Document text:
In recent years, Ferrari’s controversial support of their ‘lead’ driver has led many to believe that it has always been this way in a land that fostered Machiavelli. But at times like this I choose to counter the popular British press and re-inform people of the British teams penchant for ‘proper’ cheating!
On this day, in 1982, Nelson Piquet and Keke Rosberg were disqualified from their first and second places at the Brazilian Grand Prix.Their crime? Brabham and Williams – their respective teams – had run their cars underweight during the Grand Prix to nullify the advantage the turbo cars had. The practice at the time was to empty the ‘brake-cooling’ water tank and replenish the fluids after the race.
But this practice was outlawed after this event. In the event that people struggle to believe that the good ol’ bos would cheat so blatantly – it may serve to remember that the Brabham team owner at the time was Bernie Ecclestone – and we all know how honest he is…
Kvyat’s failure Red Bull’s fault
Daniel Ricciardo was unable to take part in second practice at the 2015 Australian GP weekend, due to an engine failure.
“The engine is broken after 50 kilometres,” rasped Helmut Marko to ORF. “We are promised again and again ‘Next time it will be better, the test results are encouraging’.
“We have a meeting on Wednesday in England. Those in charge of Renault are not yet here, they’re coming tonight, but it cannot be like this,” he added.
“If you have an engine failure after 50km, that is incomprehensible.”
Of course we now know from Cyril Abiteboul, head of Renault Sport F1, that they had advised against Red Bull using that development engine in Melbourne, because it had not been fully tested.
More embarrassment for the team from Milton Keynes was to come. On the way to the grid, Danny Kvyat’s car ground to a halt. Red Bull’s chief engineer Paul Monaghan now explains: “After investigating post-race, we found that the reason Daniil’s gearbox overheated and was unable to select a gear on the way to the grid was due to a lack of oil pressure.
Red Bull design and build their own gearboxes but have fallen victim to problems with this unit before. In 2014, TJ13 revealed the team were so far behind in their production schedule that for the Monaco GP weekend, Sebastian Vettel was forced to drive with a refurbished gearbox for the entire weekend, which, as predicted, did not survive the full programme.
Alonso’s accident proves costly
Italy’s Gazetto dello Sport reports that Fernando Alonso’s testing crash in Barcelona could become quite costly. That concerns not so much McLaren themselves, as the car appeared to be rather mildly damaged in comparison to the driver by the look of things.
Each team – at least those with a habit of paying their bills – are insured against losing the services of a driver through illness or injury. In such a case the insurance companies pay the driver’s salary for the time of convalescence. With Germany now officially scratched off the calendar, McLaren’s partners will have to cough up 1/19th of his alleged thirty-four million euro salary. That’s an impressive 1.8 million, and it could double if the Spaniard is not given a clean bill of health before the upcoming Malaysian GP.

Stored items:

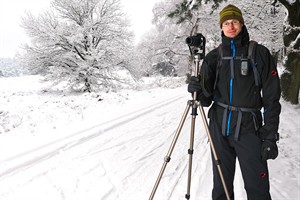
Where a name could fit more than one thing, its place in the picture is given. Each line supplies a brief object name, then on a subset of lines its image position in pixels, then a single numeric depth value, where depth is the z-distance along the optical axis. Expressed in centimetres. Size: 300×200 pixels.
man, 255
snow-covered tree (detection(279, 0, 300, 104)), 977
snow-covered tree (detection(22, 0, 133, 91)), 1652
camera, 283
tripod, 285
---
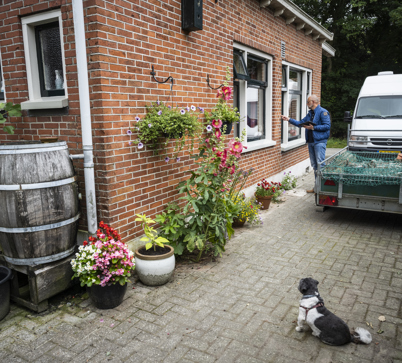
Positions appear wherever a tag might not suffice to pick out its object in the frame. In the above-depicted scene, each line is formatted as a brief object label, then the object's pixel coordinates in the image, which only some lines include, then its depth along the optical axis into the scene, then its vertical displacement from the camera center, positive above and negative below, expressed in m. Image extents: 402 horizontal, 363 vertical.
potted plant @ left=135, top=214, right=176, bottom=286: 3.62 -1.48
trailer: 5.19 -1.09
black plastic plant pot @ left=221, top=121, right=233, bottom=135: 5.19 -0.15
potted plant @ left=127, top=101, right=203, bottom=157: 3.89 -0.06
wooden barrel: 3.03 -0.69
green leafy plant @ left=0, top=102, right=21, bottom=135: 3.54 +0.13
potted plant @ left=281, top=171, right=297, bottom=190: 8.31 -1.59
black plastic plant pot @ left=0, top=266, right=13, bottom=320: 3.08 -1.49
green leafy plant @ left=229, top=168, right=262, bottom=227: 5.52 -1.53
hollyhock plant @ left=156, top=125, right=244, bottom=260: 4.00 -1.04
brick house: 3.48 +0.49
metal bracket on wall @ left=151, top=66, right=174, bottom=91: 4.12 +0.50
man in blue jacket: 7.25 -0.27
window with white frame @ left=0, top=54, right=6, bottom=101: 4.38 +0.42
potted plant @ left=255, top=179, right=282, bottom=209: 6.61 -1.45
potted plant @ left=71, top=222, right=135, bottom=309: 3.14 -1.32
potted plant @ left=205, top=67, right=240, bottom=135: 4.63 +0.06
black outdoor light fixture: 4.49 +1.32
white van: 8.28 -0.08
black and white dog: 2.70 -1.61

Description of the task: Could you write out the Formula One article again, starting with "More embarrassment for" and going on through "the full programme.", substituting "Mark Webber" for "Sebastian Vettel"?

Response to the task:
More embarrassment for the team from Milton Keynes was to come. On the way to the grid, Danny Kvyat’s car ground to a halt. Red Bull’s chief engineer Paul Monaghan now explains: “After investigating post-race, we found that the reason Daniil’s gearbox overheated and was unable to select a gear on the way to the grid was due to a lack of oil pressure.
Red Bull design and build their own gearboxes but have fallen victim to problems with this unit before. In 2014, TJ13 revealed the team were so far behind in their production schedule that for the Monaco GP weekend, Mark Webber was forced to drive with a refurbished gearbox for the entire weekend, which, as predicted, did not survive the full programme.